M. Moraes et d'autres ministres ont répété que la paralysie du mécanisme de financement fait partie de "l'état de fait inconstitutionnel" observé en raison de la déstructuration des politiques environnementales ces dernières années. 

Le ministre Edson Fachin s'est rallié à l'argument des auteurs de l'ADO selon lequel la suspension des opérations du fonds signifie une "omission répétée et systématique" du devoir de protection de l'environnement de l'Union. Il a ajouté que, de ce fait, il y a également une action contre le principe de "non-rétrogression en matière de droit de l'environnement". 

"L'Amazonie souffre d'une déforestation accrue, s'approchant d'un point de 'non-retour' et s'éloignant toujours plus rapidement de la réalisation des objectifs climatiques convenus au niveau international", a fait valoir le ministre. "Il ne s'agit donc pas seulement d'obéir à la dimension formelle de la Constitution brésilienne stricto senso.
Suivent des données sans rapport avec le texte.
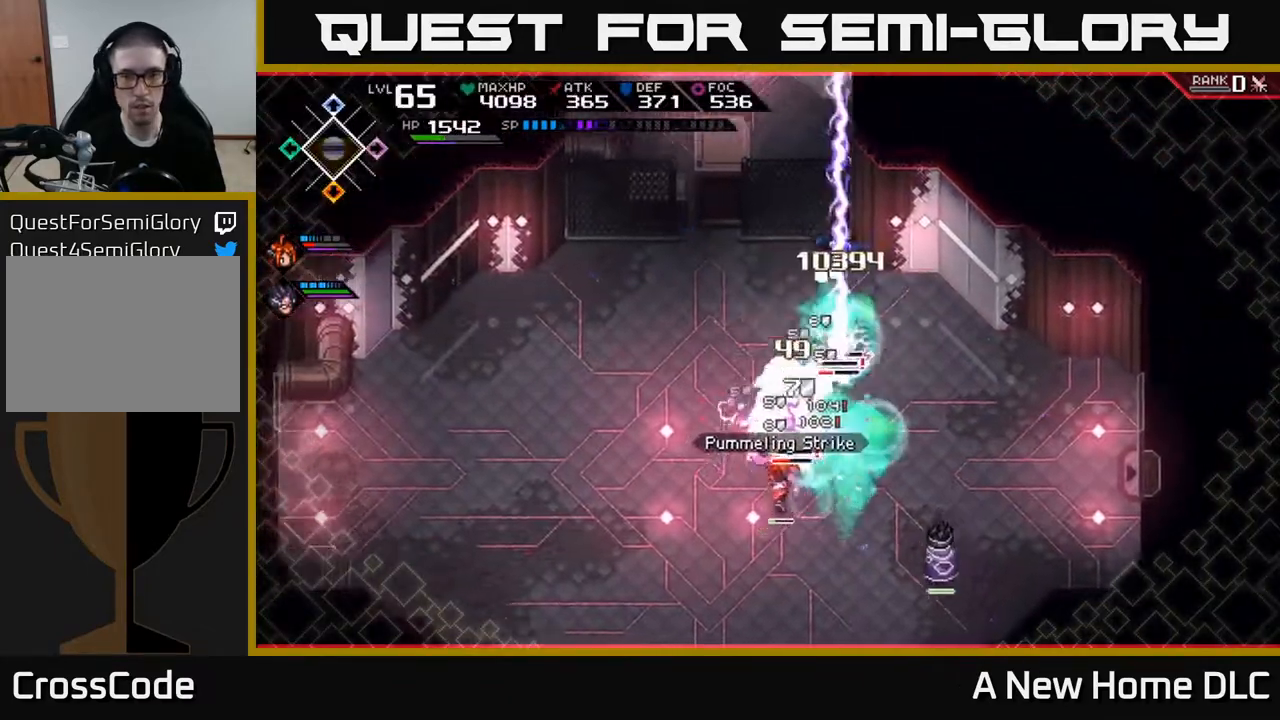
{"buttons": ["L1"], "left_stick": "down-left", "right_stick": "center", "events": [[33, "L1", "down"], [150, "L1", "up"], [150, "left_stick", "down-left"], [233, "L1", "down"], [350, "L1", "up"], [450, "L1", "down"]]}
Il s'agit également d'un devoir d'obéissance aux conventions et traités internationaux dont le Brésil est signataire et qui, par conséquent, sont des normes, des règles et des principes contraignants pour l'ordre interne", a-t-il affirmé. 

"En 2019, le gouvernement a éteint les politiques visant à protéger l'Amazonie, comme le Plan d'action pour la prévention et le contrôle de la déforestation en Amazonie (PPCDAm) et le Fonds pour l'Amazonie, sans mettre en œuvre aucune autre alternative. Le résultat est la non-réalisation des objectifs climatiques par le Brésil, en raison de l'augmentation continue des taux de dévastation. Le STF a bien fait de mettre fin à l'outrage d'une omission gouvernementale généralisée", estime Mauricio Guetta, conseiller juridique de l'ISA. 

Autonomie du gouvernement

Seul à voter contre l'ADO 59, le ministre Nunes Marques a répété l'argument présenté par le procureur général de l'Union (AGU) et le procureur général de la République (PGR) selon lequel le gouvernement disposait d'une autonomie pour reformuler le modèle de gouvernance du Fonds Amazonie et que les décrets publiés à cette fin ne le rendaient pas non viable. Selon lui, l'administration fédérale a rempli son devoir de développer des politiques de lutte contre la déforestation et il ne reviendrait pas au STF d'imposer une "option politique" dans la région. 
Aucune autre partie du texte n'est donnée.